Project Summary/Abstract Platinum chemotherapeutics are the primary treatment for nonsmall cell lung cancer (NSCLC), but due to the prevalence of resistance to these compounds, the addition of PD-1 immunotherapy has become the standard of care. However, chemotherapy has been shown to impact anti-tumor immunity by inducing PD-1 expression, CD8+ T cell priming, and infiltration leading to immunogenic cell death. There is an urgent need to understand the molecular mechanisms by which platinum-based chemotherapeutics impact the immune response in NSCLC. To analyze the paradoxical effects of platinum compounds on the immune system, a systemically designed and novel bank of platinum compounds with structural similarities to FDA-approved chemotherapeutic will be used. Aim 1) In cellular models of lung cancer, the cell surface expression patterns of T Cell activators will be examined. Both matrix metalloproteases and class I major histocompatibility complex, which play a role in metal sensitivity, will be analyzed before and after exposure to the platinum compounds. We hypothesize that leaving ligand differences of platinum compounds will impact the levels of these factors on the cell surface, correlating to the cell-type-specific variances in platinum toxicity. Aim 2) The impact of the novel platinum compounds on the adenosine dependent pathway through the production of tumor-derived prostaglandin E2 (PGE2) and modulation of the cell surface expression of CD73 will be determined. Our hypothesis is that production of adenosine is stimulated by the indirect effects of chemotherapy on M-MDSCs via the following steps: (a) chemotherapy induces PGE2 production in tumor cells; (b) the released PGE2 upregulates CD73 ecto- 5-nucleotidase enzyme on the surface of M-MDSCs; (c) CD73 catalyzes the production of adenosine from AMP (derived from ATP released by dying cells); and (d) adenosine inhibits the activation of effector CD8+ T cells within the tumors. The long-term goal of this proposal is to understand the mechanisms that mediate platinum resistance and toxicity in NSCLC, ultimately leading to strategies to block any immunosuppressive effects of chemotherapy. The study is innovative in both the signaling model proposed for the blockade of the immune system and in the design of the platinum compounds that vary only at the leaving ligand.

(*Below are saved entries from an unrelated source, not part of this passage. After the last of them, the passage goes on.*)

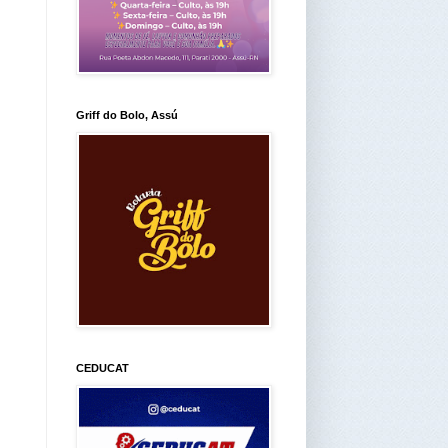
Griff do Bolo, Assú
CEDUCAT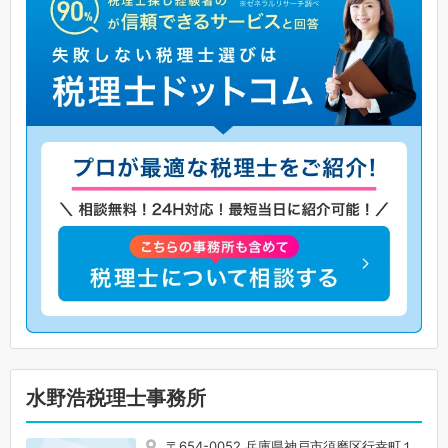
水野浩税理士事務所
〒654-0052 兵庫県神戸市須磨区行幸町１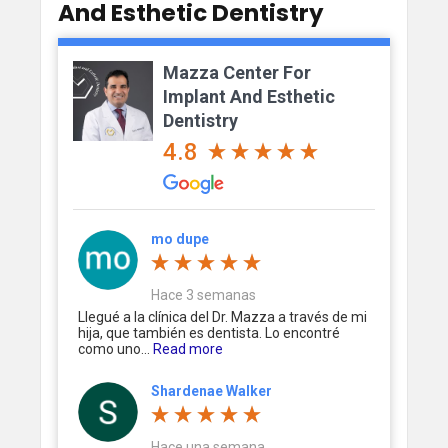
And Esthetic Dentistry
Mazza Center For
Implant And Esthetic
Dentistry
4.8
mo dupe
Hace 3 semanas
Llegué a la clínica del Dr. Mazza a través de mi
hija, que también es dentista. Lo encontré
como uno...
Read more
Shardenae Walker
Hace una semana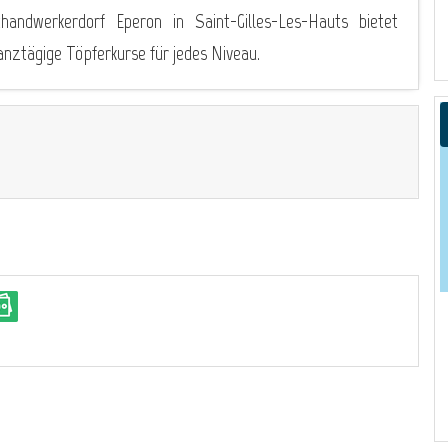
andwerkerdorf Eperon in Saint-Gilles-Les-Hauts bietet
nztägige Töpferkurse für jedes Niveau.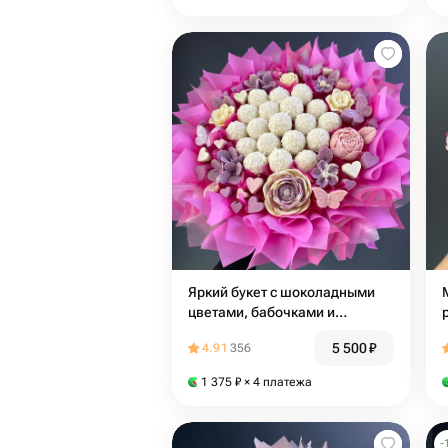
Яркий букет с шоколадными
цветами, бабочками и
сердечками и воздушными
5 500
₽
4.91
356
конфетами Рафаэлло в
пышной упаковке
1 375
₽
× 4 платежа
-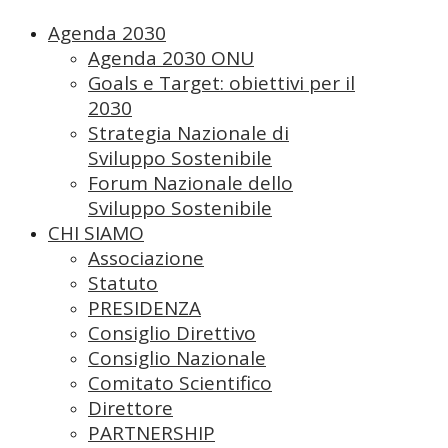
Agenda 2030
Agenda 2030 ONU
Goals e Target: obiettivi per il
2030
Strategia Nazionale di
Sviluppo Sostenibile
Forum Nazionale dello
Sviluppo Sostenibile
CHI SIAMO
Associazione
Statuto
PRESIDENZA
Consiglio Direttivo
Consiglio Nazionale
Comitato Scientifico
Direttore
PARTNERSHIP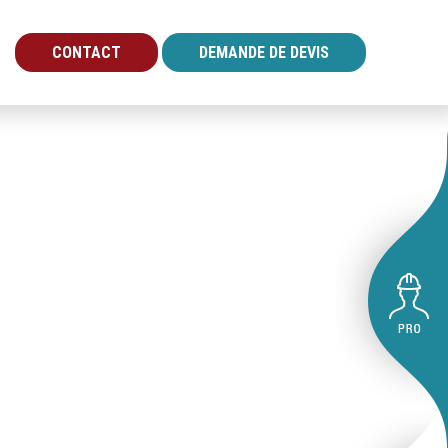
CONTACT
DEMANDE DE DEVIS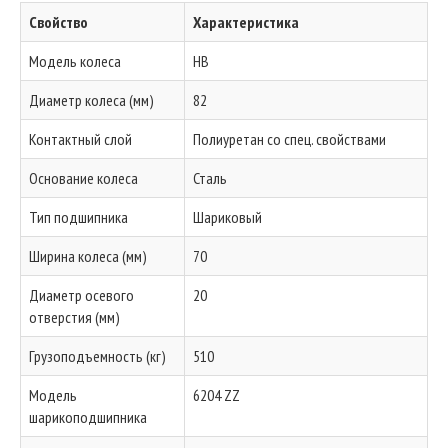
Свойство
Характеристика
Модель колеса
HB
Диаметр колеса (мм)
82
Контактный слой
Полиуретан со спец. свойствами
Основание колеса
Сталь
Тип подшипника
Шариковый
Ширина колеса (мм)
70
Диаметр осевого
20
отверстия (мм)
Грузоподъемность (кг)
510
Модель
6204 ZZ
шарикоподшипника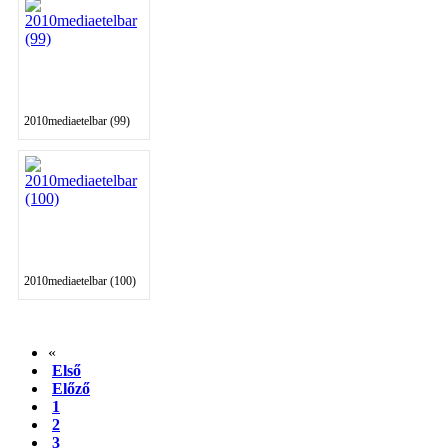
2010mediaetelbar (99)
2010mediaetelbar (100)
«
Első
Előző
1
2
3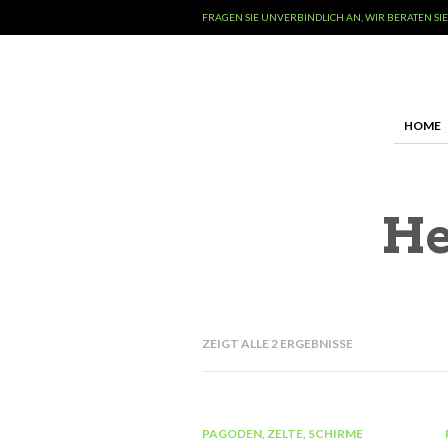
FRAGEN SIE UNVERBINDLICH AN, WIR BERATEN SIE
HOME
He
ZEIGT ALLE 2 ERGEBNISSE
PAGODEN, ZELTE, SCHIRME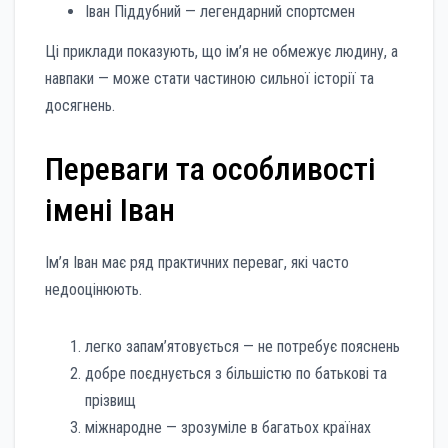
Іван Піддубний — легендарний спортсмен
Ці приклади показують, що ім’я не обмежує людину, а
навпаки — може стати частиною сильної історії та
досягнень.
Переваги та особливості
імені Іван
Ім’я Іван має ряд практичних переваг, які часто
недооцінюють.
легко запам’ятовується — не потребує пояснень
добре поєднується з більшістю по батькові та
прізвищ
міжнародне — зрозуміле в багатьох країнах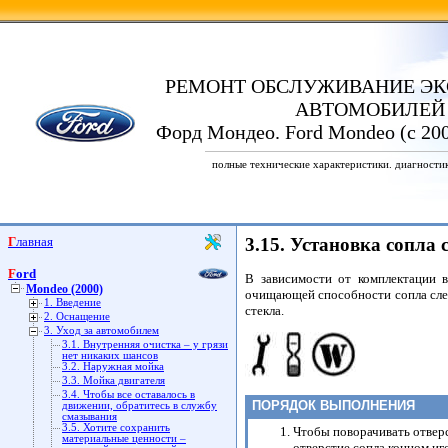
РЕМОНТ ОБСЛУЖИВАНИЕ ЭК
АВТОМОБИЛЕЙ
Форд Мондео. Ford Mondeo (с 200
полные технические характеристики. диагности
Главная
3.15. Установка сопла
Ford
В зависимости от комплектации 
Mondeo (2000)
очищающей способности сопла след
1. Введение
стекла.
2. Оснащение
3. Уход за автомобилем
3.1. Внутренняя очистка – у грязи
нет никаких шансов
3.2. Наружная мойка
3.3. Мойка двигателя
3.4. Чтобы все оставалось в
ПОРЯДОК ВЫПОЛНЕНИЯ
движении, обратитесь в службу
смазывания
3.5. Хотите сохранить
Чтобы поворачивать отверс
материальные ценности –
отверстие сопла концом иг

项目摘要/摘要 铂化学治疗剂是非小细胞肺癌（NSCLC）的主要治疗方法，但由于 对这些化合物的耐药性患病率，PD-1免疫疗法的添加已成为标准 关心。然而，化学疗法已被证明会通过诱导的PD-1表达影响抗肿瘤免疫学， CD8+ T细胞启动和浸润导致免疫原性死亡。迫切需要了解 铂基化学疗法影响免疫反应的分子机制 NSCLC。分析铂化合物对免疫系统的悖论作用，从系统上 设计和新颖的白金化合物库与FDA批准的化学治疗性具有结构相似 将使用。目标1）在肺癌的细胞模型中，T细胞活化剂的细胞表面表达模式 将被检查。矩阵金属蛋白酶和I类主要的组织相容性复合物都起作用 在金属敏感性中，将在暴露于铂化合物之前和之后进行分析。我们假设这一点 留下铂化合物的配体差异将影响细胞表面上这些因素的水平， 与铂毒性中细胞类型特异性方差相关。目标2）新颖铂的影响 通过产生肿瘤衍生的前列腺素E2的腺苷依赖性途径的化合物 （PGE2）将确定CD73的细胞表面表达的调节。我们的假设是 化学疗法对M-MDSC的间接作用刺激腺苷的产生。 步骤：（a）化学疗法在肿瘤细胞中诱导PGE2产生； （b）释放的PGE2上调CD73 ecto- 5M-MDSC表面上的核苷酸酶； （c）CD73催化从AMP产生的腺苷 （源自垂死细胞释放的ATP）； （d）腺苷抑制效应子CD8+ T细胞的激活 在肿瘤内。该提议的长期目标是了解介导铂的机制 NSCLC的抗性和毒性，最终导致了阻止任何免疫抑制作用的策略 化学疗法。这项研究在为免疫块提出的两个信号传导模型中都是创新的 系统和在铂化合物的设计中仅在离开配体时变化。